== Pasaje del texto ==
Pues bien, ahora que todos los 'Millonarios' cerramos esta Navidad en absoluta felicidad (llenos de estrellas azules), es bien importante recordar que usted, hincha fiel, fue definitivo en toda esta ópera delirante. Que usted fue el incansable protagonista que, con su aliento, paciencia, nobleza, garganta y billete, lo sostuvo todo, incluso el desfalco.

Por eso es muy importante que hoy, en medio del festejo, no se le vaya a olvidar el pasado, para que simplemente no se repita tanto asco.

Porque, entre otras, el domingo pasado -el inolvidable 16 de diciembre de 2012- salimos del fantasma del narcotráfico, y de las viejas artimañas de los ladrones (ojalá no aparezcan nuevas), y de los odios de los locutores enemigos (que también pusieron lo suyo para enlodarnos).

Porque, encima de todo, y para nuestra dicha, volvimos al fútbol vistoso. ¿Recuerda hace cuánto no se veía un Millonarios con la pelota en los pies, generando fútbol en Bogotá y todas las canchas del país y algunas de Suramérica? ¿Ah...?

Y porque, además, retomamos nuestro lugar histórico, el lugar que nos ha correspondido, el del más grande: el de las 14 estrellas.

Pero no todo es perfecto. Falta, eso sí, superar los estúpidos brotes de violencia que, en nombre del azul, aún cobran vidas; falta eliminar cierto tono nacionalista sin fundamento -como es el hecho de cantar el himno de Bogotá con el gesto de los fascistas-; falta vigilar con lupa a los inversionistas irresponsables, tipo Interbolsa; falta superar el oportunismo de los políticos que, como Noemí Sanín, quiso levantar a raponazos la Copa, como si hubiera jugado los partidos, cuando eso es un asunto exclusivo de los jugadores.

Pero, por lo pronto, que es lo más importante, somos libres y dignos otra vez. Dueños, como en el inicio, de nosotros mismos.

Y todo gracias a usted, estimado hincha azul. Gracias, hermano.
===
Qué hacer: En el pasaje sobre Millonarios, ¿cuántas estrellas tiene el lugar histórico que el equipo retomó?
== Listado de datos ==
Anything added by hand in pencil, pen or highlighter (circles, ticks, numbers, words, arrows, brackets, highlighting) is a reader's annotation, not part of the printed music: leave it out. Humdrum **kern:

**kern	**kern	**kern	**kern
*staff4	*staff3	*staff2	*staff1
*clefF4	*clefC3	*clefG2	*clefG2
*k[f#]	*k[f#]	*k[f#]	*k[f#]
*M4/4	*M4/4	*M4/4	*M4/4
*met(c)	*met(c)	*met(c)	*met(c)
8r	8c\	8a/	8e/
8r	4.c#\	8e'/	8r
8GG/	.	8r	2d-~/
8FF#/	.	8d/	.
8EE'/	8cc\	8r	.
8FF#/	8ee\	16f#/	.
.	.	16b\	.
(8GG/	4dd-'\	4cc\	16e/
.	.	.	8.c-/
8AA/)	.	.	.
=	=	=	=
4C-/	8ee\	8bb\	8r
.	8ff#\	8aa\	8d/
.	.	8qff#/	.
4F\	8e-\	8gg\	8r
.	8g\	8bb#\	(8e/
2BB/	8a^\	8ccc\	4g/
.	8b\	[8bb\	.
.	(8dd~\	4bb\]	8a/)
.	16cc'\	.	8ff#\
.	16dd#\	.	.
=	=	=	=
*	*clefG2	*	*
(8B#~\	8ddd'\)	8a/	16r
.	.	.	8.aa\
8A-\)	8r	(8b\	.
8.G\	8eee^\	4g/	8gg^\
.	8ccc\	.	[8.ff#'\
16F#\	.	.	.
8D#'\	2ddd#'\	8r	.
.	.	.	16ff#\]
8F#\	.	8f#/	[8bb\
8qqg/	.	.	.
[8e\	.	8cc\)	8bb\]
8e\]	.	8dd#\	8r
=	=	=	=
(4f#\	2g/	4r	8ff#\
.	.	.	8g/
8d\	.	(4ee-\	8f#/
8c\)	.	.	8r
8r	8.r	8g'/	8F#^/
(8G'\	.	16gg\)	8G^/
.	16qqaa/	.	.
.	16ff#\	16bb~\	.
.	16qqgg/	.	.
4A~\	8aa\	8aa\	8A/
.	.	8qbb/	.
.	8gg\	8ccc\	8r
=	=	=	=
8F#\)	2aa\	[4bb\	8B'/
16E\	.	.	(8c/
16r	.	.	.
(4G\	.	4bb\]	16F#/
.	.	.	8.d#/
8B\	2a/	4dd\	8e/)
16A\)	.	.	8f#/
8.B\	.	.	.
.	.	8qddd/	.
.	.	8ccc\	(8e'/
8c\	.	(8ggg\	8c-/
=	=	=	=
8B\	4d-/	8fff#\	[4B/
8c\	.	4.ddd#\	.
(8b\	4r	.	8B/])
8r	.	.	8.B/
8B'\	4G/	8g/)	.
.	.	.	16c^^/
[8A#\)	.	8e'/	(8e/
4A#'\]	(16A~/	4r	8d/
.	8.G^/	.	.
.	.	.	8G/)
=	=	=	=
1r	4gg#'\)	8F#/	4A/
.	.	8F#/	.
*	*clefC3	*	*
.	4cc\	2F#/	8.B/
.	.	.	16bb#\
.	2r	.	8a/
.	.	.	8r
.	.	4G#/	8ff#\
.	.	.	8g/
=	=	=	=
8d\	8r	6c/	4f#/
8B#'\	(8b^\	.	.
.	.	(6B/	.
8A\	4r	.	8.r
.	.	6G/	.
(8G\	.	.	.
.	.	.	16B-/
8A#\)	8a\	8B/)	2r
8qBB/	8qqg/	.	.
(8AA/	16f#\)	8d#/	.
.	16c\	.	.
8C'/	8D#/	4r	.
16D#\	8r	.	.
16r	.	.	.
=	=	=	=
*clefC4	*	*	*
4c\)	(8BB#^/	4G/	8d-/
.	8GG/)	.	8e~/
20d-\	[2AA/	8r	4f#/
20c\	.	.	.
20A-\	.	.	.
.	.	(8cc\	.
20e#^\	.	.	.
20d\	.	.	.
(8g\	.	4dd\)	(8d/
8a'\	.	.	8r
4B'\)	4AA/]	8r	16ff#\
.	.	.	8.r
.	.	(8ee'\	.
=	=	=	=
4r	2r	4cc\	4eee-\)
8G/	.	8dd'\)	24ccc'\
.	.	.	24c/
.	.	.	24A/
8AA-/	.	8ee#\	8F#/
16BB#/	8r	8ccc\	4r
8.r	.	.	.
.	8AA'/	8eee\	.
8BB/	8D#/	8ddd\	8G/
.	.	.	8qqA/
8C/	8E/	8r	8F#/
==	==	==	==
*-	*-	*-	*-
===
Resultado del ejercicio: Catorce estrellas.